··· GIVEN RECORDS ···

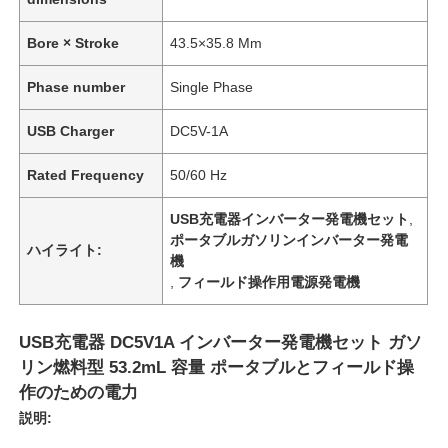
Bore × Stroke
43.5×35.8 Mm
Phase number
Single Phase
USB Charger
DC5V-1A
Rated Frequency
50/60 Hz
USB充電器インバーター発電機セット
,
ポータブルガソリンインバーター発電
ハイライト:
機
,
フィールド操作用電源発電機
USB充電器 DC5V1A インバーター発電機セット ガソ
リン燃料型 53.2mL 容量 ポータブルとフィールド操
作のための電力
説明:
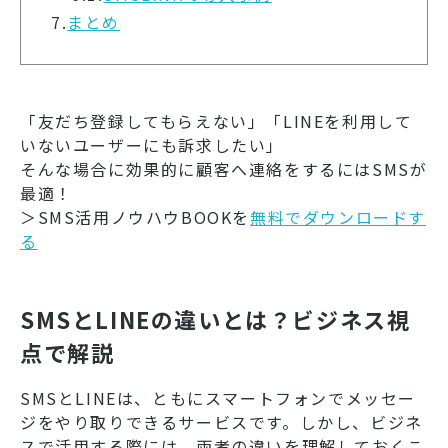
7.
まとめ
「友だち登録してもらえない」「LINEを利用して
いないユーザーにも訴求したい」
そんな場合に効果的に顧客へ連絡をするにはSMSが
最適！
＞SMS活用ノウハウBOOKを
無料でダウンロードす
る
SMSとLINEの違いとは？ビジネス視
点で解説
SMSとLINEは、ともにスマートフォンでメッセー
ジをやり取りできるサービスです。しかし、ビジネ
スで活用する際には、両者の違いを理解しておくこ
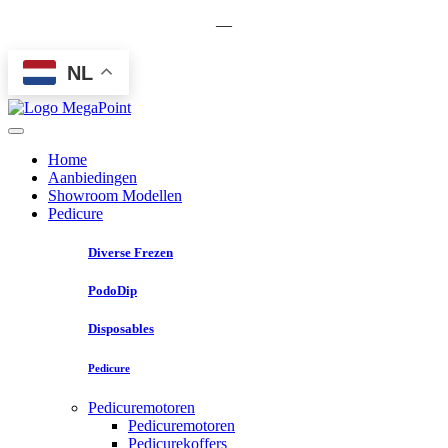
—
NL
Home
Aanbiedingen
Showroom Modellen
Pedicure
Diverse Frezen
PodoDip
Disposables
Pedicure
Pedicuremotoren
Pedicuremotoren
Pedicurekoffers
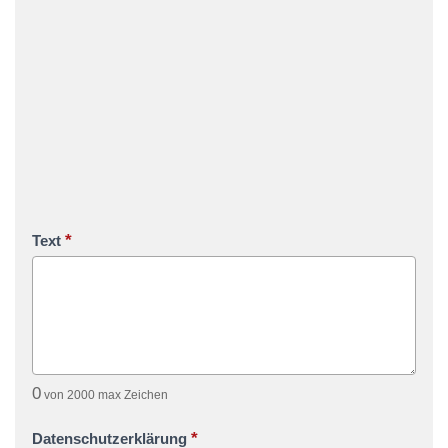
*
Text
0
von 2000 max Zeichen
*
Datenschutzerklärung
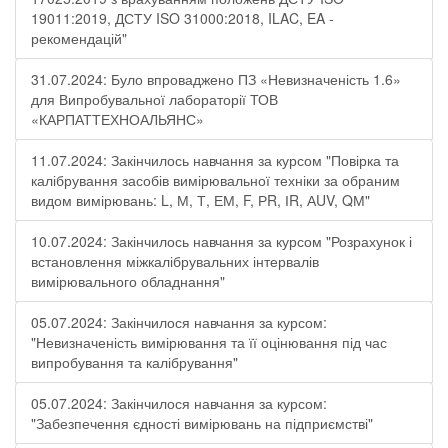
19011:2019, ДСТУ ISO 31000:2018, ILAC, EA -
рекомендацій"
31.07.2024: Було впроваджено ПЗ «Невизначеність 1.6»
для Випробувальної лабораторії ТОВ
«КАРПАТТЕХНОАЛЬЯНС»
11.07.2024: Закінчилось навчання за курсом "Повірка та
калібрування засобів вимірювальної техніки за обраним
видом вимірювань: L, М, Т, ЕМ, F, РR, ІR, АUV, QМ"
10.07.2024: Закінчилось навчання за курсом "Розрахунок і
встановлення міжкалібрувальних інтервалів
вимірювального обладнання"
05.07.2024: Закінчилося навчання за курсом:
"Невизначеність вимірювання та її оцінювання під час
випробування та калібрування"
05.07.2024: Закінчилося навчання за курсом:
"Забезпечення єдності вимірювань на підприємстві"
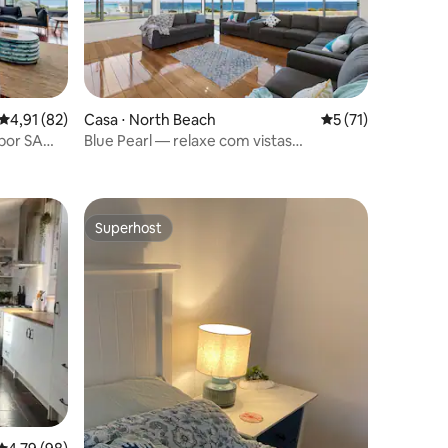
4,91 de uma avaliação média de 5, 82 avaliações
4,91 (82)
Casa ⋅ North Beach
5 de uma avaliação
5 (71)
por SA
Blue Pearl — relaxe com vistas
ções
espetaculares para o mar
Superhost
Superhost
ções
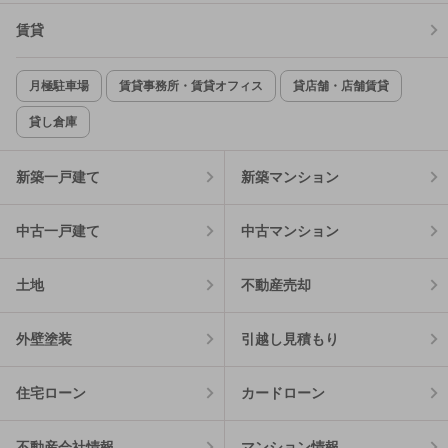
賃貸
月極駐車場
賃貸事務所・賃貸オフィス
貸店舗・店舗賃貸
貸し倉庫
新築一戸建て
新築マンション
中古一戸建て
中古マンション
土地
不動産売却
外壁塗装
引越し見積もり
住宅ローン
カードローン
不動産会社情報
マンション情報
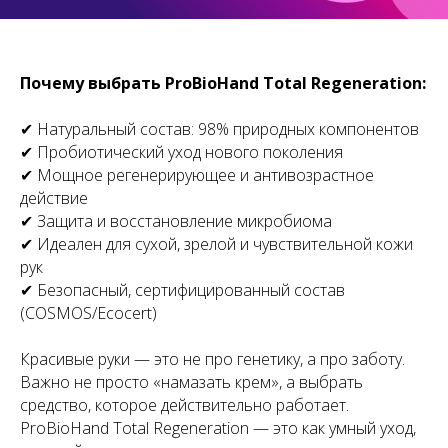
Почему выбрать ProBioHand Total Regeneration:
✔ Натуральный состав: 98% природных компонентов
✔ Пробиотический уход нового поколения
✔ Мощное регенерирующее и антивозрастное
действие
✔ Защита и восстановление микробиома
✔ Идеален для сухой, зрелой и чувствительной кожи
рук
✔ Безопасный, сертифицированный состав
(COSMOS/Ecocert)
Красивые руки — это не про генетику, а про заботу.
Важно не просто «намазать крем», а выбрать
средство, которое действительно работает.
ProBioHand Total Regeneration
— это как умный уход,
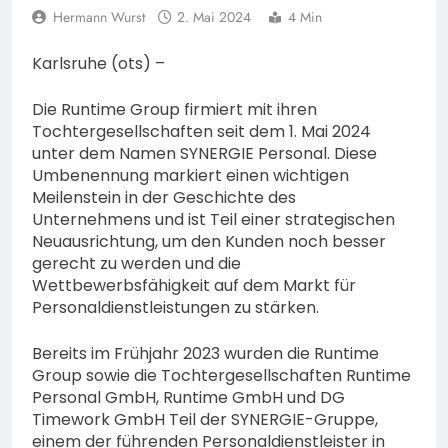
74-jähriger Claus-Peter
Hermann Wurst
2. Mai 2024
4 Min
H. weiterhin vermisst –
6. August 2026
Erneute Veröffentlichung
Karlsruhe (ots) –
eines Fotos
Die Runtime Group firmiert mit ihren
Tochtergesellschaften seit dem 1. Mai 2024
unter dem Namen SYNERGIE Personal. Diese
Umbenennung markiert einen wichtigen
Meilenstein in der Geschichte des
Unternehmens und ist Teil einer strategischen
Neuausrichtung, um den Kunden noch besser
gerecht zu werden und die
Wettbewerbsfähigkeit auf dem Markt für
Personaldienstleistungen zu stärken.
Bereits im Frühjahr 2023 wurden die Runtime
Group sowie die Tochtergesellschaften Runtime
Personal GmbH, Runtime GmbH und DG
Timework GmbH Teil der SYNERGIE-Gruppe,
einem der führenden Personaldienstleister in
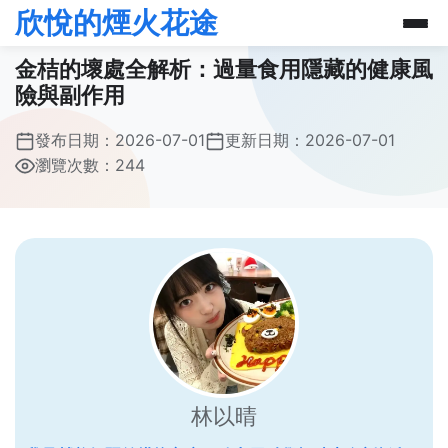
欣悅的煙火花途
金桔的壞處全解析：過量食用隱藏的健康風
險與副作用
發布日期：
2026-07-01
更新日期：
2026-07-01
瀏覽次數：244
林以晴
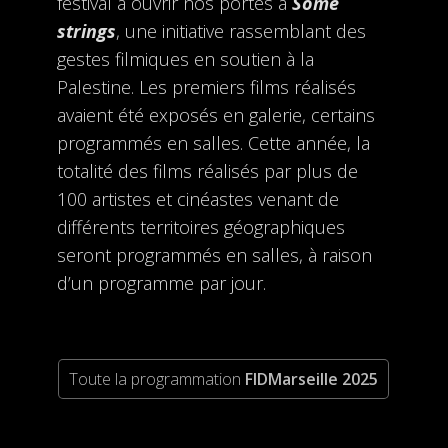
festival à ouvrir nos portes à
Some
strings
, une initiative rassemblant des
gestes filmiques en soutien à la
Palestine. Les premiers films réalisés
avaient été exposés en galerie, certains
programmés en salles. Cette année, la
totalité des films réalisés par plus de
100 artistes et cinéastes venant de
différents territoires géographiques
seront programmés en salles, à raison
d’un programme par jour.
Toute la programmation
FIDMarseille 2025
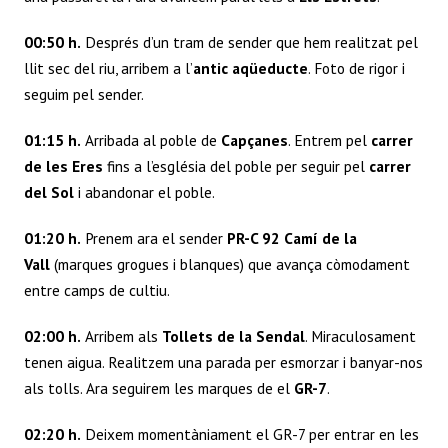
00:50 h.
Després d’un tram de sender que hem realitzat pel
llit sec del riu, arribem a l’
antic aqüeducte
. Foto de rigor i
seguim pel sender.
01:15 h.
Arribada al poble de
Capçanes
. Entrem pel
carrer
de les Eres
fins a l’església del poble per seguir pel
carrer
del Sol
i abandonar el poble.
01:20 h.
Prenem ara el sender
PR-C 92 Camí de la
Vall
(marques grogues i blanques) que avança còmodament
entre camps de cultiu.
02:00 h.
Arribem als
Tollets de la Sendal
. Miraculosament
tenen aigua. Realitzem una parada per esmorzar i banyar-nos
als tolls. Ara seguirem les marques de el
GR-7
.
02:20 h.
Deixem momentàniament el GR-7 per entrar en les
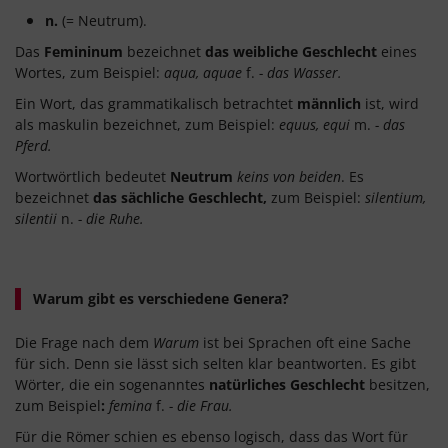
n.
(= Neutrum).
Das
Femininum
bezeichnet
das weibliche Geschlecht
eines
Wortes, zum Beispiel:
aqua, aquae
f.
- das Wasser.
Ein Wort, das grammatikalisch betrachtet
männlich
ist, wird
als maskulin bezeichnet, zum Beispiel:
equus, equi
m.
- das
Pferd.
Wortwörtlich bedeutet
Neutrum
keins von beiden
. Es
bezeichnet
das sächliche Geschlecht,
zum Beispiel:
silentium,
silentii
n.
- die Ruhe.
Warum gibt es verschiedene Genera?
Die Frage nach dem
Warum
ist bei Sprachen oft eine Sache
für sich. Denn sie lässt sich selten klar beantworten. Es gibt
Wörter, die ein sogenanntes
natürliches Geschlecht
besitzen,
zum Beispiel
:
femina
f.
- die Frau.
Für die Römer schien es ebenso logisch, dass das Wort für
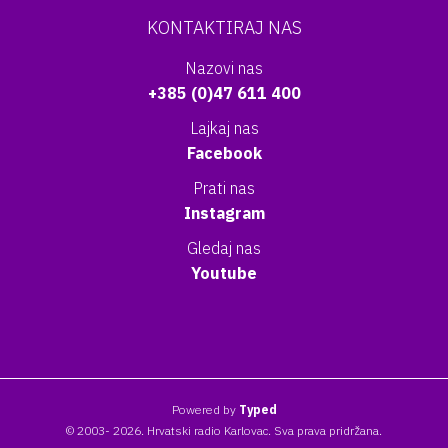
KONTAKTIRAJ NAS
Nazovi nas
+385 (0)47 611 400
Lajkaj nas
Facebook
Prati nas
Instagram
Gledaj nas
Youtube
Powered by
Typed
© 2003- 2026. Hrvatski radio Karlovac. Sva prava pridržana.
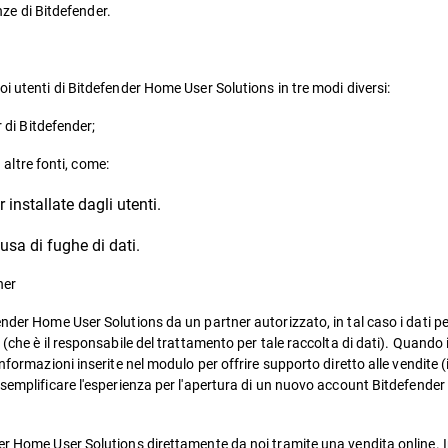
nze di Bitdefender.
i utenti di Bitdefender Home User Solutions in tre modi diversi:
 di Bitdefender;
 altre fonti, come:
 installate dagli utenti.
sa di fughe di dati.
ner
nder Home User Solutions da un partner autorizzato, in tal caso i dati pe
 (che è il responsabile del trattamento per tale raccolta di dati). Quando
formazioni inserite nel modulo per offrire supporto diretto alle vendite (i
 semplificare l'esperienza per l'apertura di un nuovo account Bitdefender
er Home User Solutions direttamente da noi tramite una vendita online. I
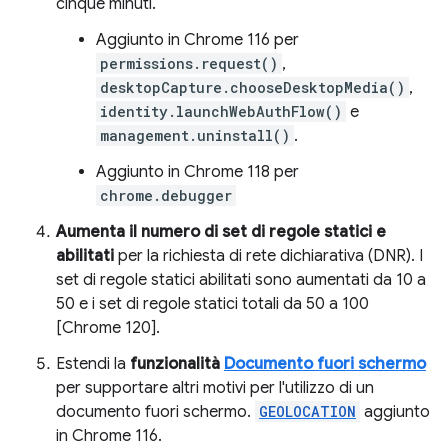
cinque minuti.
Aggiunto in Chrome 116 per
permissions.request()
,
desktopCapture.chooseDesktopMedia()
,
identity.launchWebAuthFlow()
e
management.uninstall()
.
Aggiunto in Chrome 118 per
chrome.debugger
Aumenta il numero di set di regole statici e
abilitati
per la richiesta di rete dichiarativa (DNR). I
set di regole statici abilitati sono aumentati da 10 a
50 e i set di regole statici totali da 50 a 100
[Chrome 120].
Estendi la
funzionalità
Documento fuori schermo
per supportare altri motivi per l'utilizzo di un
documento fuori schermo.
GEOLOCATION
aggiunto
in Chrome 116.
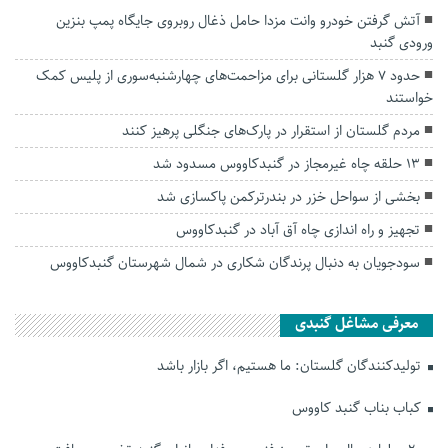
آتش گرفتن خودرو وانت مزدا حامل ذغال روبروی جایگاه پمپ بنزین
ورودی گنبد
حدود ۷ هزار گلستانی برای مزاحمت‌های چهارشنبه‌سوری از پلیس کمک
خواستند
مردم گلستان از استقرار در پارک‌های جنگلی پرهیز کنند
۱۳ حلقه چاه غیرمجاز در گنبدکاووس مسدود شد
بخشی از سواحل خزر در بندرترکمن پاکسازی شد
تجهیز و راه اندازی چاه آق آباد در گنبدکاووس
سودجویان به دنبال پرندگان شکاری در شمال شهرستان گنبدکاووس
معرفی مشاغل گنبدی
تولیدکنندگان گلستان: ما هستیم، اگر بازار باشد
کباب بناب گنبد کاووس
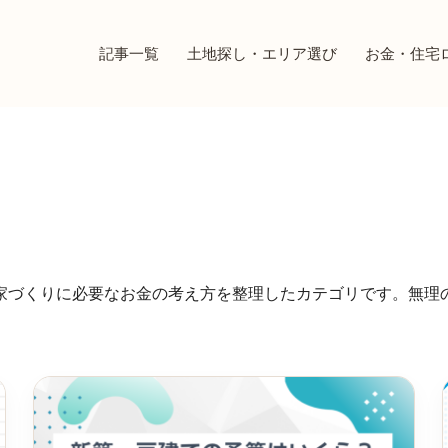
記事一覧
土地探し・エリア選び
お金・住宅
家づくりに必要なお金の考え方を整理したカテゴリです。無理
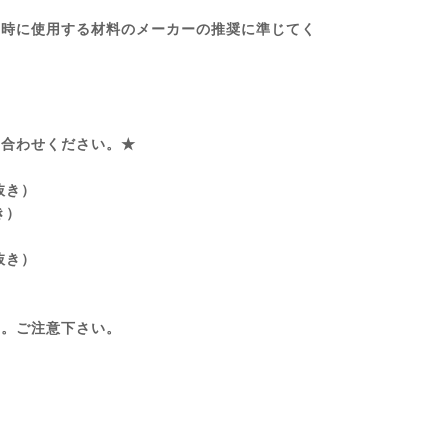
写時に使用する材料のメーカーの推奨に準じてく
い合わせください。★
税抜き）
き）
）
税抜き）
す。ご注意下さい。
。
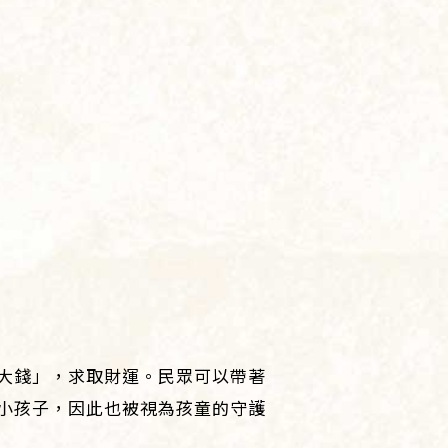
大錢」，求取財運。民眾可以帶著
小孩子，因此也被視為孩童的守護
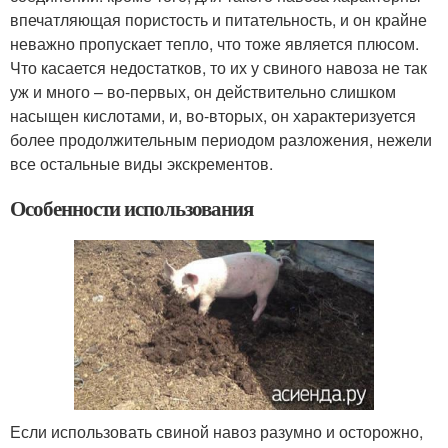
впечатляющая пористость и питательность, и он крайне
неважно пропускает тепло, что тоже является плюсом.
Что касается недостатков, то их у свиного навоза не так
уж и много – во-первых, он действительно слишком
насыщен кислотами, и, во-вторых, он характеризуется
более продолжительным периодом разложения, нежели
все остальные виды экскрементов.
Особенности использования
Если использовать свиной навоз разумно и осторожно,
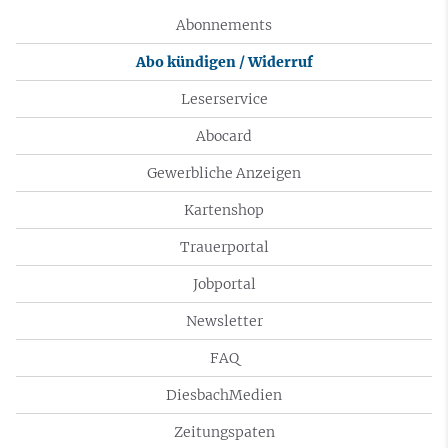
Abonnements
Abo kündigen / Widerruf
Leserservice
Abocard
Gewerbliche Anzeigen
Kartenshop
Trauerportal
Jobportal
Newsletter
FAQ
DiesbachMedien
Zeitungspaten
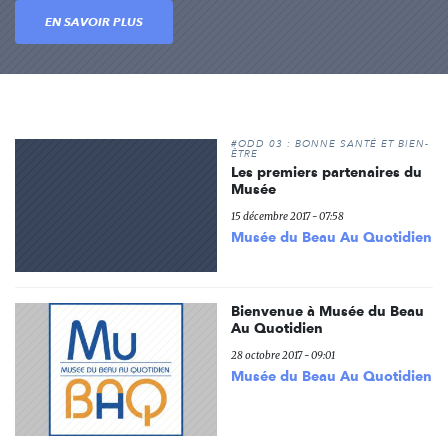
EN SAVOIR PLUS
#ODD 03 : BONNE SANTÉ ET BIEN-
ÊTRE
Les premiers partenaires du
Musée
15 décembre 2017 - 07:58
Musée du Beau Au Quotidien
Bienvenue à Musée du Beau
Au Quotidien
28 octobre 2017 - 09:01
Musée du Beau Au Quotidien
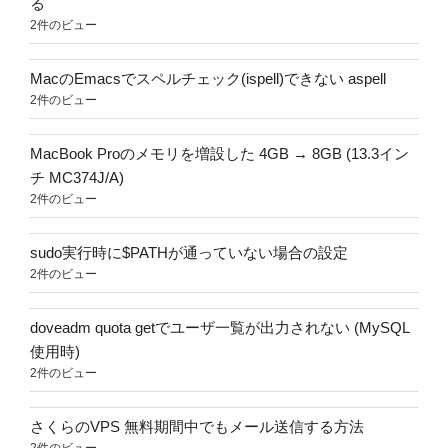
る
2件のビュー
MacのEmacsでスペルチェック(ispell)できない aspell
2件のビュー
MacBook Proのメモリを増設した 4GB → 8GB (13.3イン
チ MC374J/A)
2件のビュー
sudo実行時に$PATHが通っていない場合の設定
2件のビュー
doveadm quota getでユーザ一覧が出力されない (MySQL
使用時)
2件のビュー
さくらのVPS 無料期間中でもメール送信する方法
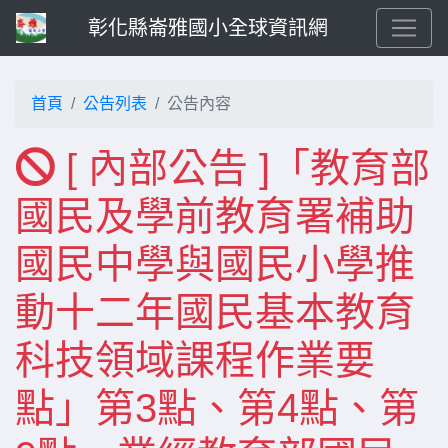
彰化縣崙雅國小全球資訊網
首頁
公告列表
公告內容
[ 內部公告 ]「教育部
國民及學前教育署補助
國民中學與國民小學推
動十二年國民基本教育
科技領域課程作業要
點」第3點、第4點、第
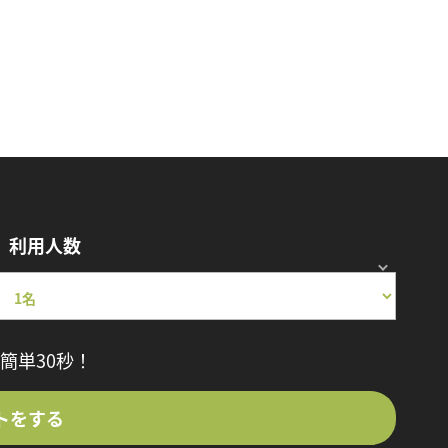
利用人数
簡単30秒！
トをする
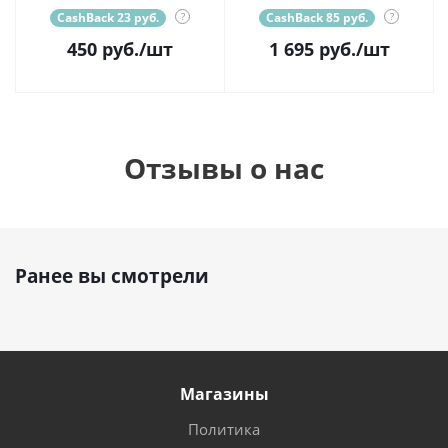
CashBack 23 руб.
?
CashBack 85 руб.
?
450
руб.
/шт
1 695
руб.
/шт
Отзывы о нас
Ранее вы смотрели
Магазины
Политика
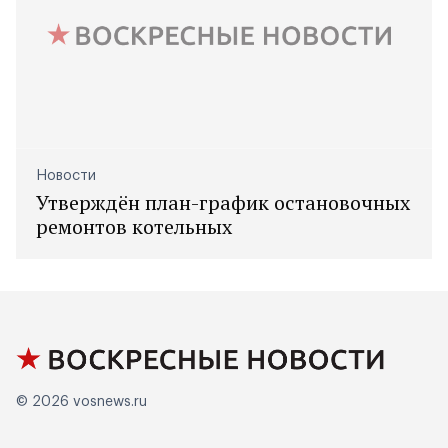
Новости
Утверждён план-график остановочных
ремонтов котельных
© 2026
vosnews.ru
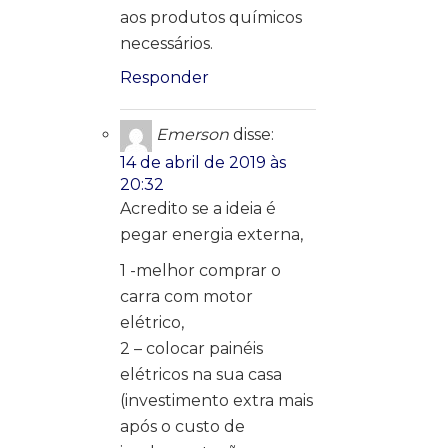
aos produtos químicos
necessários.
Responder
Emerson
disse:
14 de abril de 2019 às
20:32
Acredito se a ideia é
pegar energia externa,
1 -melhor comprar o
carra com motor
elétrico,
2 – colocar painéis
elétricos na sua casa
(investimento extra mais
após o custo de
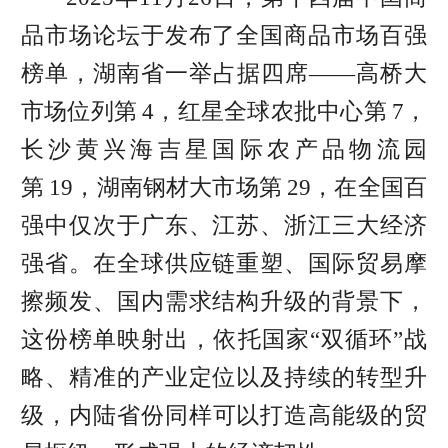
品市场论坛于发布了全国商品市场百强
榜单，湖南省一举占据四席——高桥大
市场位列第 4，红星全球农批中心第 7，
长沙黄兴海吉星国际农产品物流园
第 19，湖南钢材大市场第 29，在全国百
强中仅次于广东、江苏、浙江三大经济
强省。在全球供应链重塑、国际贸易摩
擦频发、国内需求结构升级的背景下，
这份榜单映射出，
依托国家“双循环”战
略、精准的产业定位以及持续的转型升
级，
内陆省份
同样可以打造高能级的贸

···

- [TASK DIRECTIONS]:
Copy out the records starting at the line containing "大錢」，求取財運。民眾可以帶著" and running through the end of the records, leaving out the pictures.

- [RESPONSE]:
大錢」，求取財運。民眾可以帶著
小孩子，因此也被視為孩童的守護
впечатляющая пористость и питательность, и он крайне
неважно пропускает тепло, что тоже является плюсом.
Что касается недостатков, то их у свиного навоза не так
уж и много – во-первых, он действительно слишком
насыщен кислотами, и, во-вторых, он характеризуется
более продолжительным периодом разложения, нежели
все остальные виды экскрементов.
Особенности использования
Если использовать свиной навоз разумно и осторожно,
Abonnements
Abo kündigen / Widerruf
Leserservice
Abocard
Gewerbliche Anzeigen
Kartenshop
Trauerportal
Jobportal
Newsletter
FAQ
DiesbachMedien
Zeitungspaten
EN SAVOIR PLUS
#ODD 03 : BONNE SANTÉ ET BIEN-
ÊTRE
Les premiers partenaires du
Musée
15 décembre 2017 - 07:58
Musée du Beau Au Quotidien
Bienvenue à Musée du Beau
Au Quotidien
28 octobre 2017 - 09:01
Musée du Beau Au Quotidien
る
2件のビュー
MacのEmacsでスペルチェック(ispell)できない aspell
2件のビュー
MacBook Proのメモリを増設した 4GB → 8GB (13.3イン
チ MC374J/A)
2件のビュー
sudo実行時に$PATHが通っていない場合の設定
2件のビュー
doveadm quota getでユーザ一覧が出力されない (MySQL
使用時)
2件のビュー
さくらのVPS 無料期間中でもメール送信する方法
彰化縣崙雅國小全球資訊網
首頁
公告列表
公告內容
[ 內部公告 ]「教育部
國民及學前教育署補助
國民中學與國民小學推
動十二年國民基本教育
科技領域課程作業要
點」第3點、第4點、第
利用人数
簡単30秒！
トをする
CashBack 23 руб.
?
CashBack 85 руб.
?
450
руб.
/шт
1 695
руб.
/шт
Отзывы о нас
Ранее вы смотрели
Магазины
Политика
Новости
Утверждён план-график остановочных
ремонтов котельных
© 2026
vosnews.ru
aos produtos químicos
necessários.
Responder
Emerson
disse:
14 de abril de 2019 às
20:32
Acredito se a ideia é
pegar energia externa,
1 -melhor comprar o
carra com motor
elétrico,
2 – colocar painéis
elétricos na sua casa
(investimento extra mais
após o custo de
品市场论坛于发布了全国商品市场百强
榜单，湖南省一举占据四席——高桥大
市场位列第 4，红星全球农批中心第 7，
长沙黄兴海吉星国际农产品物流园
第 19，湖南钢材大市场第 29，在全国百
强中仅次于广东、江苏、浙江三大经济
强省。在全球供应链重塑、国际贸易摩
擦频发、国内需求结构升级的背景下，
这份榜单映射出，
依托国家“双循环”战
略、精准的产业定位以及持续的转型升
级，
内陆省份
同样可以打造高能级的贸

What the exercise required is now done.